Tak jarang, serangan itu pun dilakukan sendiri. Tak terlibat jaringan sama sekali, mereka terpapar informasi dari internet dan media massa sehingga terinspirasi untuk melakukan serangan sendiri atau menjadi seorang teroris Lone Wolf–begitu sebutan buat mereka.
Belum lagi, di Timur Tengah, ISIS dilaporkan mulai kehilangan wilayah kekuasaannya sejak Oktober lalu, ketika pasukan Irak yang dibantu koalisi Amerika Serikat melancarkan operasi besar-besaran untuk merebut Kota Mosul. Mosul merupakan kota terpenting bagi ISIS di Irak. Di kota itu, pemimpin ISIS, Abu Bakr al-Baghdadi, mendeklarasikan kekhalifahan dan memulai penyebaran ideologinya.
Meskipun kini ISIS telah kehilangan sebagian kontrol di Mosul, kelompok itu masih menguasai sejumlah kota seperti Qaim, Hawija, dan Tal Afar, serta Raqqa di Suriah. Sejumlah pengamat terorisme internasional kerap menilai hal ini juga berkontribusi membuat operasi ISIS semakin gencar di luar wilayahnya sendiri.
Di Indonesia, kata Harits, kelompok teror itu secara umum “tiarap” dan tidak punya kapasitas untuk melakukan serangan dalam kapasitas besar. Namun, bukan berarti mereka tidak bisa melakukan serangan. Aksi bom bunuh diri di Kampung Melayu, Jakarta terbukti mematikan. Ada lima orang korban jiwa, termasuk dua pelaku, yang jatuh dalam peristiwa ini.
Markas Besar Polri menyatakan serangan ini patut diduga diotaki oleh ISIS, meski sejauh ini kelompok itu belum mengklaim. Harits pun menyatakan hal yang sama. “Kasus Kampung Melayu ada indikasi ini jejaring ISIS Indonesia yang terkait sosok Aman Abdurrahman,” ujarnya tanpa menjelaskan lebih lanjut.

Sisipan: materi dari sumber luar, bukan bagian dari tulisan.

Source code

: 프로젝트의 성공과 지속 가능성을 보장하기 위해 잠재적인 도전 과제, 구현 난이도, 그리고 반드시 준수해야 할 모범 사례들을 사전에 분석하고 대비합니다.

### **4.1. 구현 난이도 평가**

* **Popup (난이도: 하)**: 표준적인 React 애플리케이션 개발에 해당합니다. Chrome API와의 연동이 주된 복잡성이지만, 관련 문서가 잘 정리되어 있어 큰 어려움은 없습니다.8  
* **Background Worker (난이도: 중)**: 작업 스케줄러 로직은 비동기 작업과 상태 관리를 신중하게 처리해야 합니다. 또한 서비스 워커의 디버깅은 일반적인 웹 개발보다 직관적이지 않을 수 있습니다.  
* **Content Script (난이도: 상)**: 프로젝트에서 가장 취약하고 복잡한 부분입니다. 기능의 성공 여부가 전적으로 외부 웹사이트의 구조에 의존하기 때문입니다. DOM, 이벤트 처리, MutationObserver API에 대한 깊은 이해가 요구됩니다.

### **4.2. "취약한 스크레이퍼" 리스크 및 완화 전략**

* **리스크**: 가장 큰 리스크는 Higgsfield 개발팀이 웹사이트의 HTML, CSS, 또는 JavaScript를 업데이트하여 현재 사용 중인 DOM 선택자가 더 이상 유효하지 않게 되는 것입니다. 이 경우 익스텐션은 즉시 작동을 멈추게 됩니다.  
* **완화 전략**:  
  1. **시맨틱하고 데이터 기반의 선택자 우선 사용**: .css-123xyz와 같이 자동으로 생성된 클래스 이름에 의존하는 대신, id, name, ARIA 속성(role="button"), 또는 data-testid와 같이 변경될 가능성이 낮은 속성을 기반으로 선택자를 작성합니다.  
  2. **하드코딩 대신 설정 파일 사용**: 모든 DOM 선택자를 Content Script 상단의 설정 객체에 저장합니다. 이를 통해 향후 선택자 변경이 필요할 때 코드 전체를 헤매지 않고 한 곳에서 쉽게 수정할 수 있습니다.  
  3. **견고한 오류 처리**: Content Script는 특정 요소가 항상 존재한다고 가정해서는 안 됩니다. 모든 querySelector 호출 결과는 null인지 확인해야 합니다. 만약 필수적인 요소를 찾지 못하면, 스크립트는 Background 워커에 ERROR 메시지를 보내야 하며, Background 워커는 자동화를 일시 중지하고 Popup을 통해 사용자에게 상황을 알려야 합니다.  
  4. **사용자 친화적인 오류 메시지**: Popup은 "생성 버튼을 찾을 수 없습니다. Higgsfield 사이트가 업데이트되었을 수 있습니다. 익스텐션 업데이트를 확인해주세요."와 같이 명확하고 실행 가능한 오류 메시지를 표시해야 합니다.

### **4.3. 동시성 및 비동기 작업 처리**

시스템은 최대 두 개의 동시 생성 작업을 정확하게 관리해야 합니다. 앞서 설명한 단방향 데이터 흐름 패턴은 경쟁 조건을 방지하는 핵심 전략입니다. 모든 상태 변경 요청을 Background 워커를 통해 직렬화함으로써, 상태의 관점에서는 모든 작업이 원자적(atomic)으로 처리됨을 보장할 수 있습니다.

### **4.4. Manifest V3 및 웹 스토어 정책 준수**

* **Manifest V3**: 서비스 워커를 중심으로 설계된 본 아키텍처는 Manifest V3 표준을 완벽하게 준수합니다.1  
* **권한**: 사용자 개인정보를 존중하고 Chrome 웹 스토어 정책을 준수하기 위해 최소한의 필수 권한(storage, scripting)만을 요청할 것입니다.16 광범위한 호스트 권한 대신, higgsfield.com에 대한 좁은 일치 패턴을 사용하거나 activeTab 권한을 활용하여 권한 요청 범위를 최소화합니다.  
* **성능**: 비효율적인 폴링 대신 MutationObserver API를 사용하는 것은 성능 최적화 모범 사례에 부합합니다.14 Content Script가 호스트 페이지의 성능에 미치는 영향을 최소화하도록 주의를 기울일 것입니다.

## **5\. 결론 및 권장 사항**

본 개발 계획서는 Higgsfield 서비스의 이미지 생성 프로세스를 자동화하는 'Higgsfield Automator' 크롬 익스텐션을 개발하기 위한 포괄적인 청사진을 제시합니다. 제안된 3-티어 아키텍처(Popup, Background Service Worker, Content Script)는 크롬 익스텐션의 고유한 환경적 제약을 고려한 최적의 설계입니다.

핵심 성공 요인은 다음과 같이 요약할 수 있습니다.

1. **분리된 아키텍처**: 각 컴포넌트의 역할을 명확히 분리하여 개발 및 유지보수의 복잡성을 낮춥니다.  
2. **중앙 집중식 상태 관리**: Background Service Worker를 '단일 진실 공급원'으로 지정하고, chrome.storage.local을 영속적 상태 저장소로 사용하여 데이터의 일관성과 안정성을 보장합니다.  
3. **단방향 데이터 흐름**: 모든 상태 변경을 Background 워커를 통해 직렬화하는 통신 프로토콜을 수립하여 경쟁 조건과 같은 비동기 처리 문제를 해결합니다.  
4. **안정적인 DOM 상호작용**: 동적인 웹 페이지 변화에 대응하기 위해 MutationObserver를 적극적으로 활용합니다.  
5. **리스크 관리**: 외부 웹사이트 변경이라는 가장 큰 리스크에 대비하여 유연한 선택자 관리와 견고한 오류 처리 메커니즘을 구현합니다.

Aksi teror di Kampung Melayu mengincar polisi.Aksi teror di Kampung Melayu mengincar polisi. (CNN Indonesia/Bisma Septalisma) Sementara itu, pemerhati terorisme sekaligus pemilik situs Arrahmah.com, Muhammad Jibriel Abdul Rahman, mengatakan ciri-ciri serangan di Kampung Melayu menunjukkan aksi itu terkait operasi global ISIS menjelang Ramadan.
“Ini worldwide war (perang global). Pemanasannya kemarin di Manchester, sekarang di sini, untuk menyambut Bulan Ramadan,” kata Jibriel saat berbincang dengan CNNIndonesia.com lewat sambungan telepon.
Ciri-ciri yang dia maksud, pertama, mulai dari penentuan target yang mengincar polisi. Berbeda dengan para pendahulunya, ISIS kerap mengincar polisi yang dianggap “murtad.”
Selain lebih mengutamakan musuh murtad ketimbang kafir, ISIS juga lebih khawatir dengan musuh dekat ketimbang musuh jauh, kata Jibriel. Karena itu, kelompok ini lebih memilih untuk menyerang institusi pemerintah seperti Kepolisian.
Selain itu, sasaran yang diincar pun bersifat acak. Serangan ISIS bisa dilakukan di mana saja, mulai dari jalanan, kantor pemerintahan, pos kepolisian, gereja, bahkan masjid. Selain itu, mereka juga tidak peduli apakah korban yang jatuh adalah umat Islam atau bukan.
“Mereka tidak peduli bahwa hal tersebut membawa dampak buruk bagi Islam dan kaum Muslimin, membawa penderitaan bagi korban dan keluarga korban yang nota bene adalah kaum Muslimin,” kata Jibriel.